Before I was shot, I was sure he was about to tell me how he felt about me. Not that I told him, but my feelings were real from the moment I married him. But I know our union will only breed more tragedy.
And I’m not taking a chance.
As I look out the window over the moonlit sea, I make a silent vow. Because I know these innocent babies will become the next pawns in their power games.
I know the stakes could be even higher with twins.
Would Dante’s enemies target them for revenge?
Would that be the Syndicate?
Or would the Syndicate see them as future assets to be shaped and controlled?
The mere possibility chills my blood.
No, I can’t risk it. The decision saddens me to my core. But I won’t allow my children to be burdened by a legacy tainted in blood.
I get why my mother ran when she was pregnant. In the end, she chose my freedom over her life, and I’m doing the same. Repeating her life. But it’s not about me anymore. It’s about my babies. The cruel irony isn’t lost on me.
Like my mother before me, I’ll pay any price.
Only for today will I allow myself this last moment of grief before I forge a fresh path.
Tomorrow, our new life starts.
Chapter 12
Lia
I find solace in this place.
I don’t like the humidity, though. It's so bad that my skin feels like there's a tap on the top of my head, and I don't want to even think about how much my hair is a damp mess.
I suppose it's because I don't care about how I look right now. Yet as deep as the hurt I’m drowning in, I can’t wallow any more. She’d not like that.
My mother.
It still feels surreal.
Not that I know her, or remember her, but as I glance down at the letter on my knee. The one I’ve read over and over.
The letter from my mother to me.
Antonio gave me three envelopes, one for each of her daughters.
I should have given Milly hers, but I have to be strong enough to talk to her and Amara first.
Picking up the paper, I read her words again. Probably for the hundredth time since the moment I’ve been alone.
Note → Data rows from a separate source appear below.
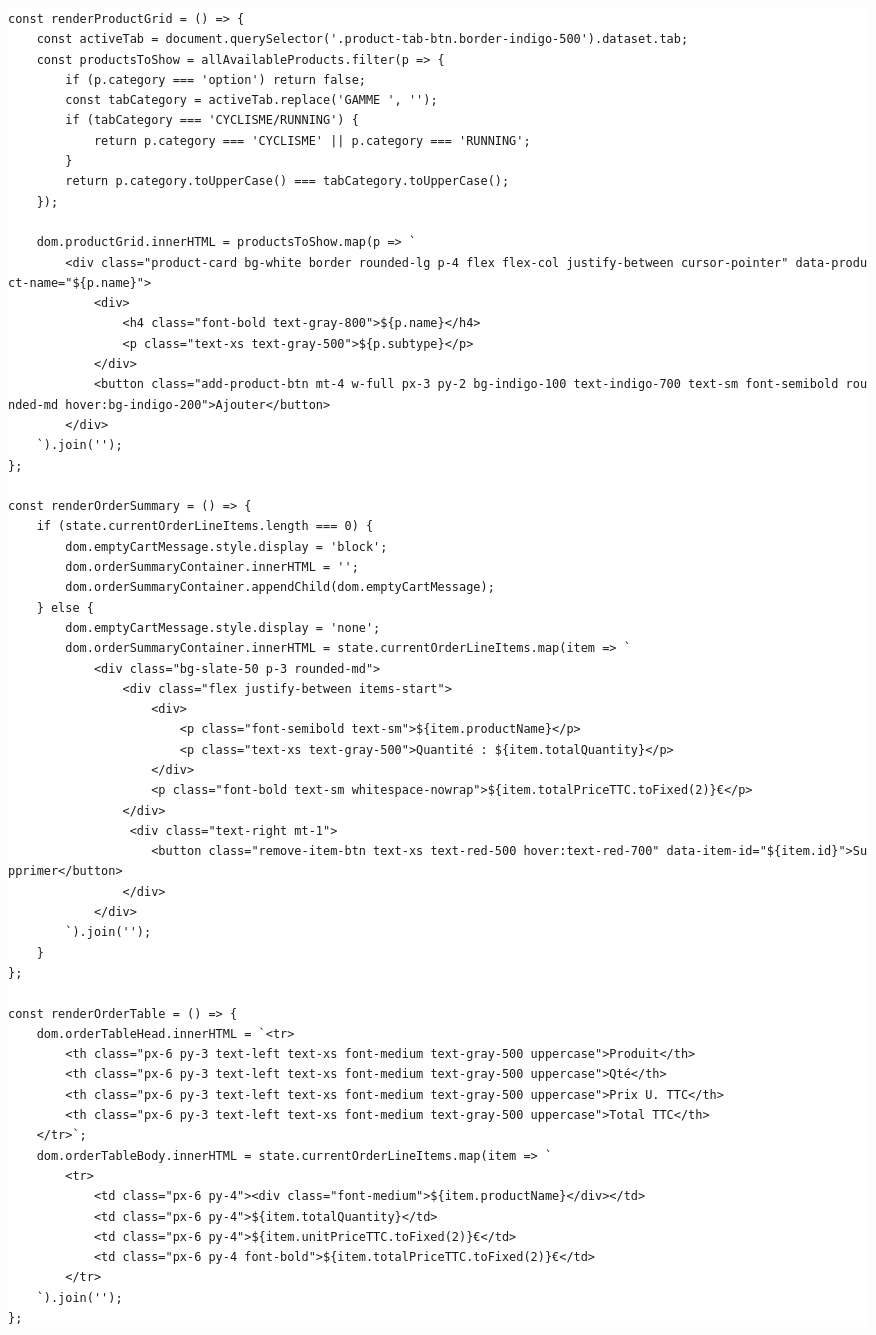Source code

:     const renderProductGrid = () => {
        const activeTab = document.querySelector('.product-tab-btn.border-indigo-500').dataset.tab;
        const productsToShow = allAvailableProducts.filter(p => {
            if (p.category === 'option') return false;
            const tabCategory = activeTab.replace('GAMME ', '');
            if (tabCategory === 'CYCLISME/RUNNING') {
                return p.category === 'CYCLISME' || p.category === 'RUNNING';
            }
            return p.category.toUpperCase() === tabCategory.toUpperCase();
        });

        dom.productGrid.innerHTML = productsToShow.map(p => `
            <div class="product-card bg-white border rounded-lg p-4 flex flex-col justify-between cursor-pointer" data-product-name="${p.name}">
                <div>
                    <h4 class="font-bold text-gray-800">${p.name}</h4>
                    <p class="text-xs text-gray-500">${p.subtype}</p>
                </div>
                <button class="add-product-btn mt-4 w-full px-3 py-2 bg-indigo-100 text-indigo-700 text-sm font-semibold rounded-md hover:bg-indigo-200">Ajouter</button>
            </div>
        `).join('');
    };

    const renderOrderSummary = () => {
        if (state.currentOrderLineItems.length === 0) {
            dom.emptyCartMessage.style.display = 'block';
            dom.orderSummaryContainer.innerHTML = '';
            dom.orderSummaryContainer.appendChild(dom.emptyCartMessage);
        } else {
            dom.emptyCartMessage.style.display = 'none';
            dom.orderSummaryContainer.innerHTML = state.currentOrderLineItems.map(item => `
                <div class="bg-slate-50 p-3 rounded-md">
                    <div class="flex justify-between items-start">
                        <div>
                            <p class="font-semibold text-sm">${item.productName}</p>
                            <p class="text-xs text-gray-500">Quantité : ${item.totalQuantity}</p>
                        </div>
                        <p class="font-bold text-sm whitespace-nowrap">${item.totalPriceTTC.toFixed(2)}€</p>
                    </div>
                     <div class="text-right mt-1">
                        <button class="remove-item-btn text-xs text-red-500 hover:text-red-700" data-item-id="${item.id}">Supprimer</button>
                    </div>
                </div>
            `).join('');
        }
    };

    const renderOrderTable = () => {
        dom.orderTableHead.innerHTML = `<tr>
            <th class="px-6 py-3 text-left text-xs font-medium text-gray-500 uppercase">Produit</th>
            <th class="px-6 py-3 text-left text-xs font-medium text-gray-500 uppercase">Qté</th>
            <th class="px-6 py-3 text-left text-xs font-medium text-gray-500 uppercase">Prix U. TTC</th>
            <th class="px-6 py-3 text-left text-xs font-medium text-gray-500 uppercase">Total TTC</th>
        </tr>`;
        dom.orderTableBody.innerHTML = state.currentOrderLineItems.map(item => `
            <tr>
                <td class="px-6 py-4"><div class="font-medium">${item.productName}</div></td>
                <td class="px-6 py-4">${item.totalQuantity}</td>
                <td class="px-6 py-4">${item.unitPriceTTC.toFixed(2)}€</td>
                <td class="px-6 py-4 font-bold">${item.totalPriceTTC.toFixed(2)}€</td>
            </tr>
        `).join('');
    };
Reading about her sorrow at what she planned to do. And the wishes she had for me to be free. Telling me she had no choice. Her love for her children was greater than the role she’d been born into. Telling me how she loved her home in the Swiss mountains. How safe she felt there. But she knew one day they’d find her.
She told me how much she wished she could have married Antonio. The only man she thought she would love until she fell in love with my dad—Fredrico Rossi. Not that she mentioned that. I suspect it was something they agreed upon.
After everything I learned, I’m thankful Dante did it his way and not as the Syndicate would have liked.
And despite me running as far away from the Syndicate that I can, there is a part of me that would love to change how it’s organized.
My mother was the ring that bound the Syndicate, because the Moretti female was the most powerful of all the families.